Source data —
%%

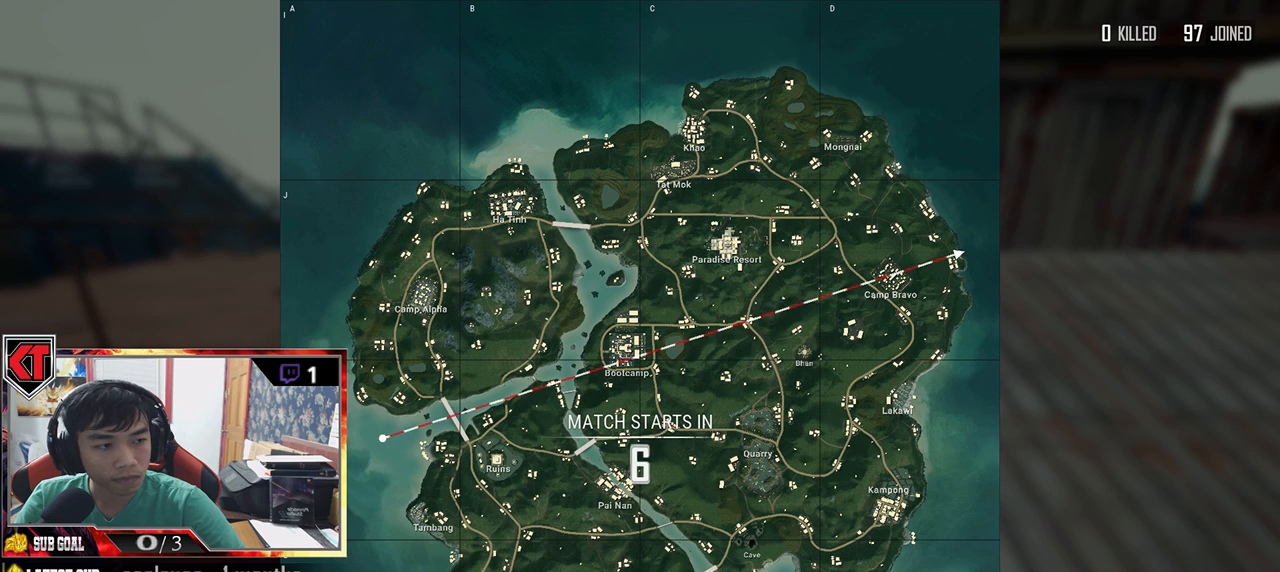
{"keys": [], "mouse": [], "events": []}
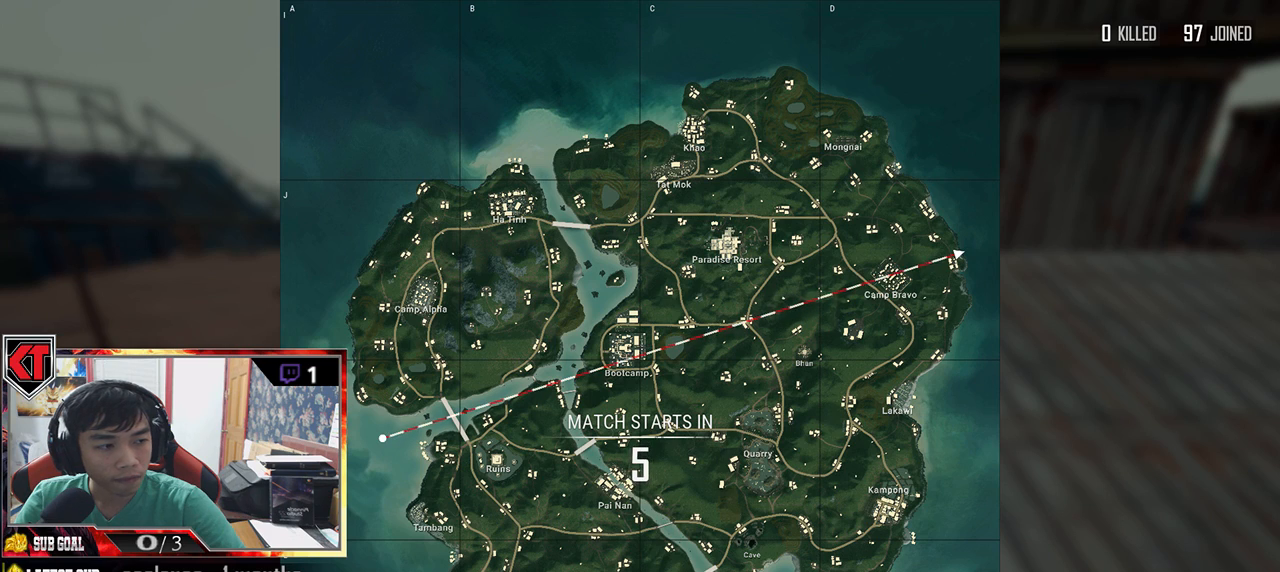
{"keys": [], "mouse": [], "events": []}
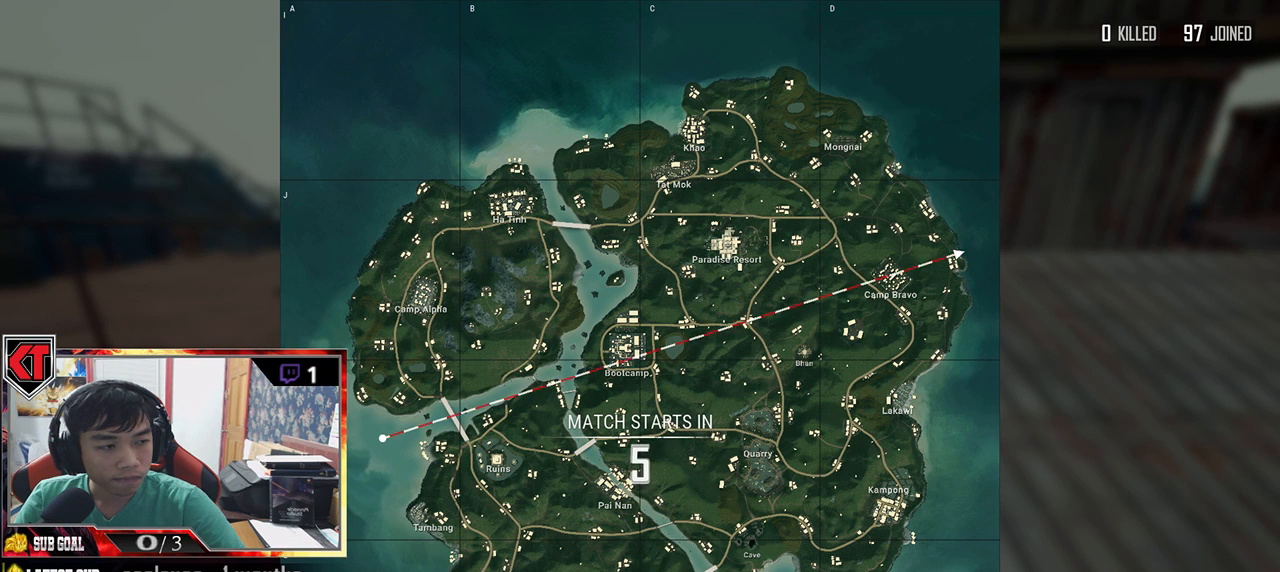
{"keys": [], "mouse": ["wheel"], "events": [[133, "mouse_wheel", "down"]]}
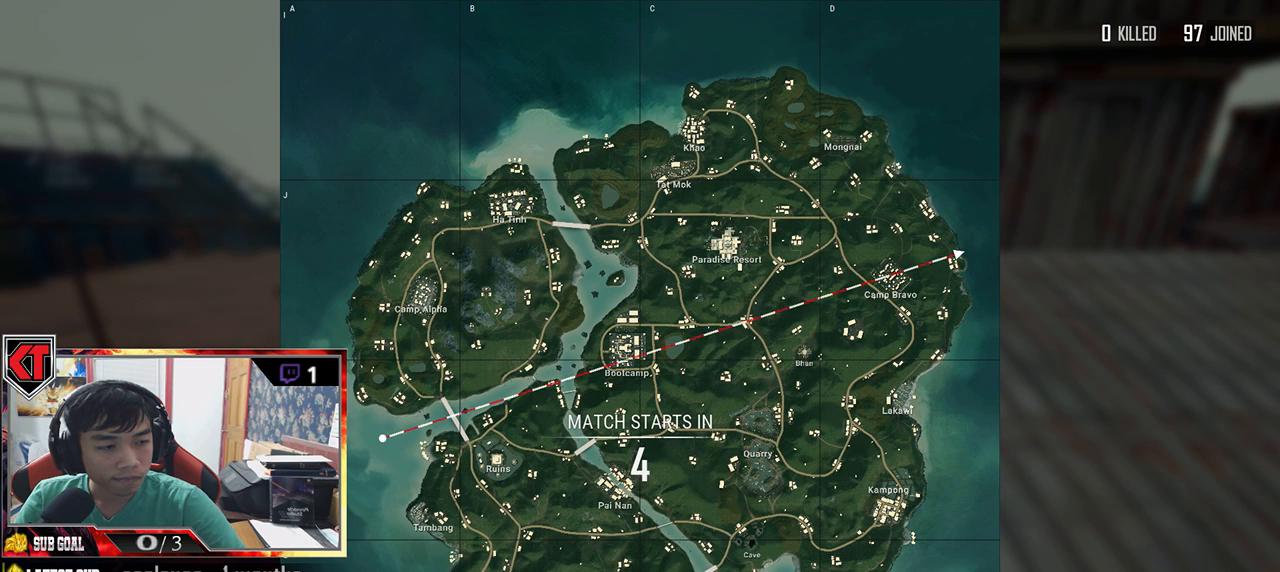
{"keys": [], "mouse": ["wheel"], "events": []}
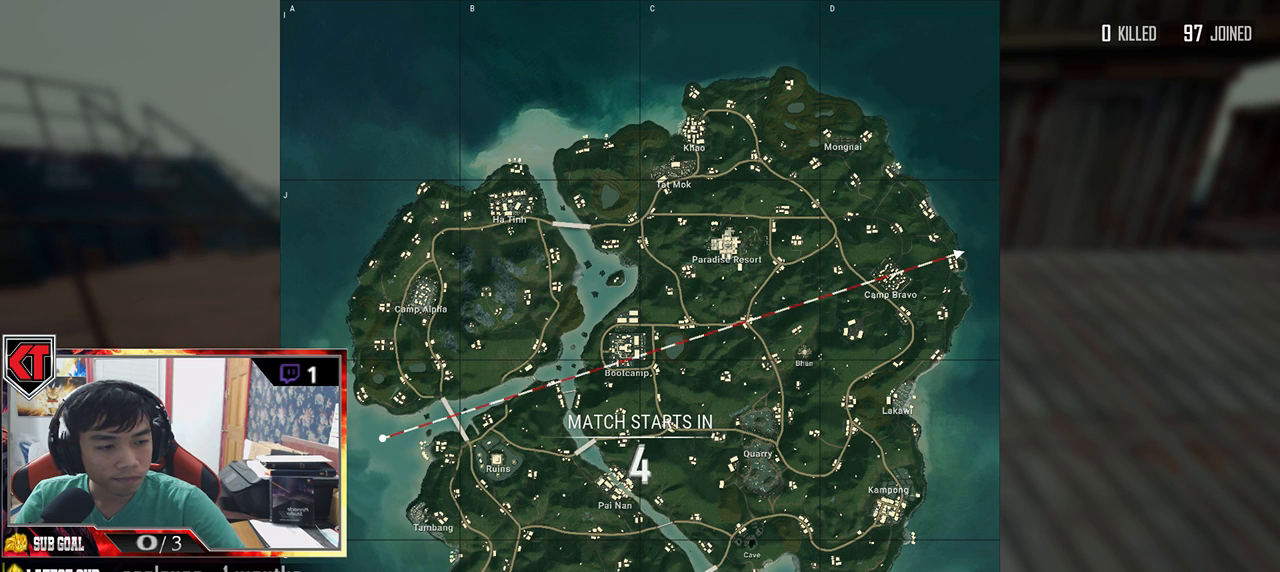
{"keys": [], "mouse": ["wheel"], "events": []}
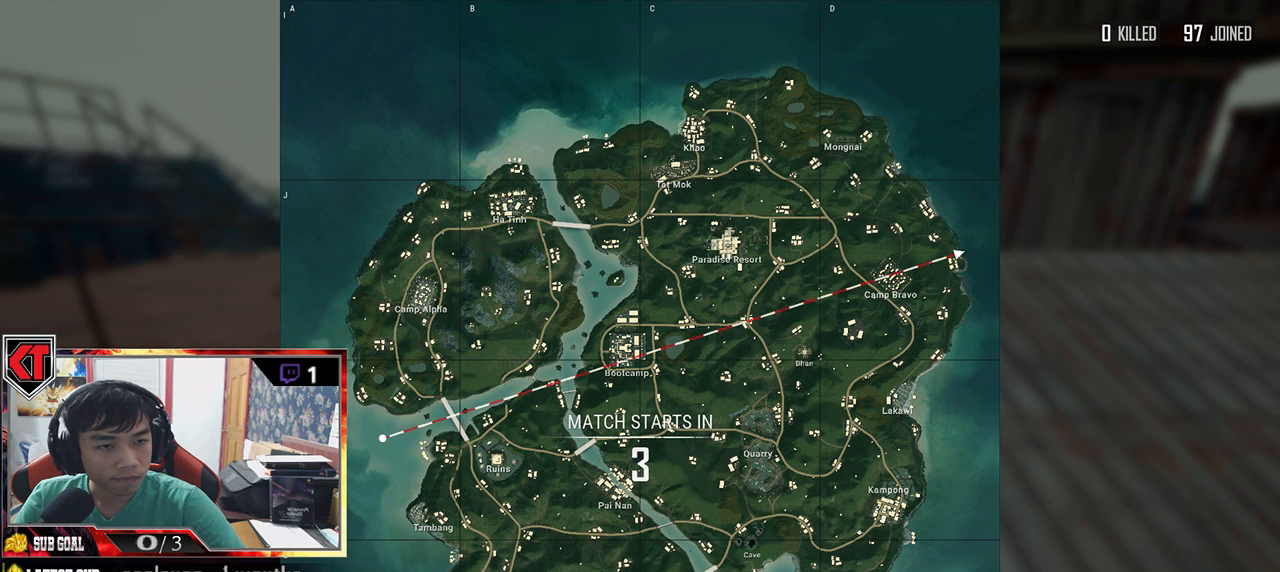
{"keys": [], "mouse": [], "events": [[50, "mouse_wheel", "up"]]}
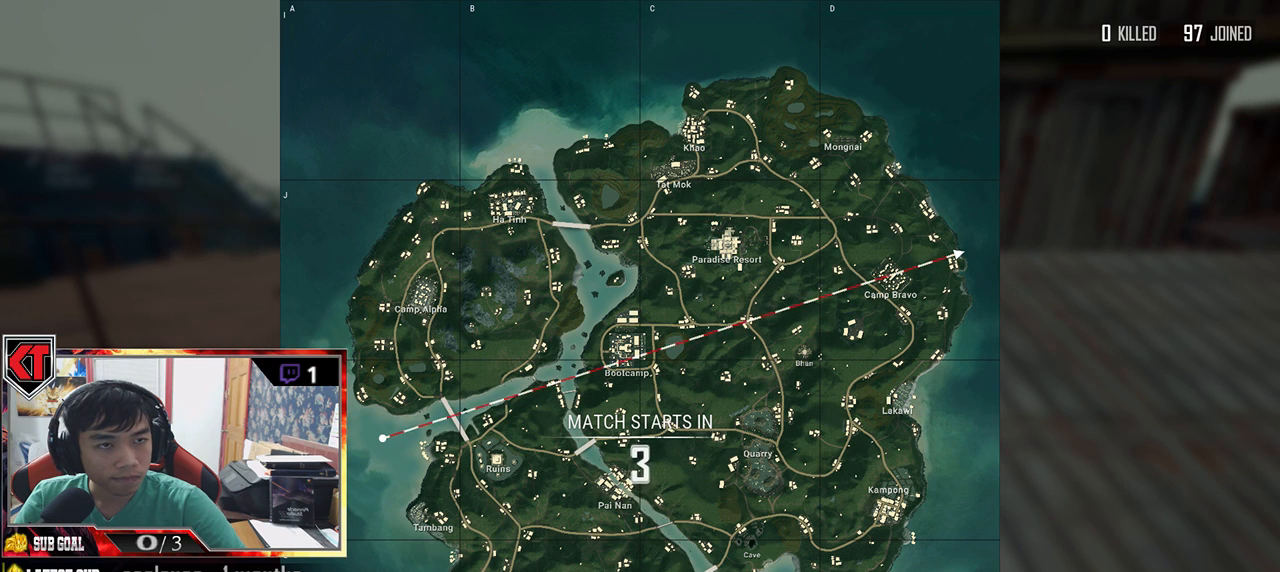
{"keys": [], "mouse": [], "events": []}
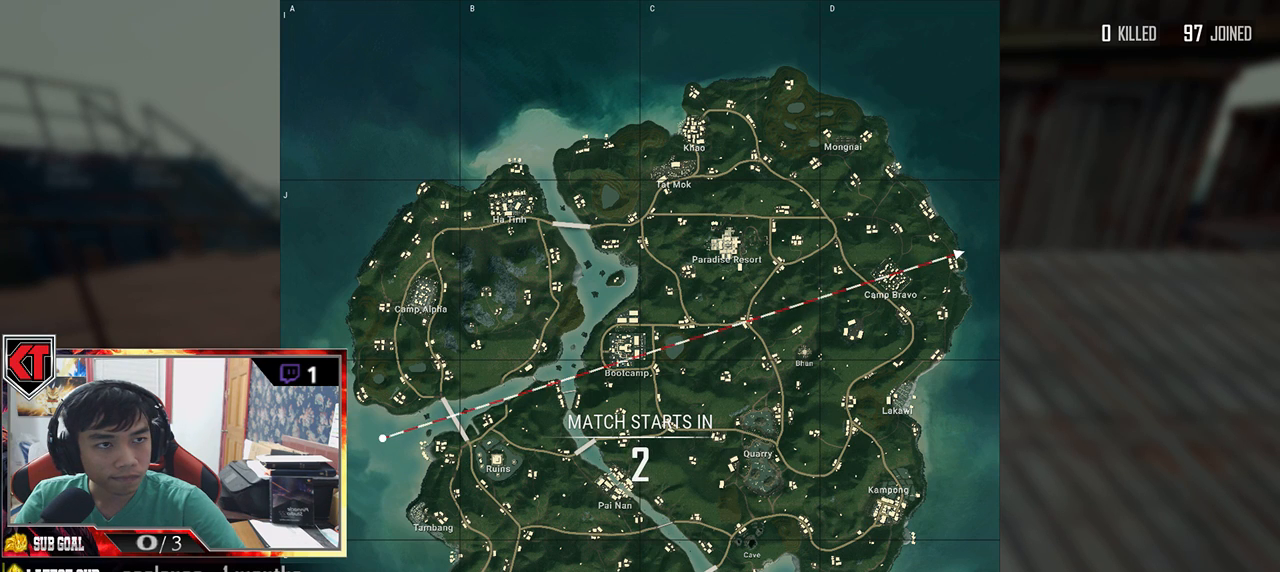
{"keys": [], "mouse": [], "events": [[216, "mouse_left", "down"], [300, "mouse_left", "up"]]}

%%

WORK REQUIRED — Could you write out the records exactly while omitting every picture?

RESPONSE —
{"keys": [], "mouse": [], "events": []}
{"keys": [], "mouse": [], "events": []}
{"keys": [], "mouse": ["wheel"], "events": [[133, "mouse_wheel", "down"]]}
{"keys": [], "mouse": ["wheel"], "events": []}
{"keys": [], "mouse": ["wheel"], "events": []}
{"keys": [], "mouse": [], "events": [[50, "mouse_wheel", "up"]]}
{"keys": [], "mouse": [], "events": []}
{"keys": [], "mouse": [], "events": [[216, "mouse_left", "down"], [300, "mouse_left", "up"]]}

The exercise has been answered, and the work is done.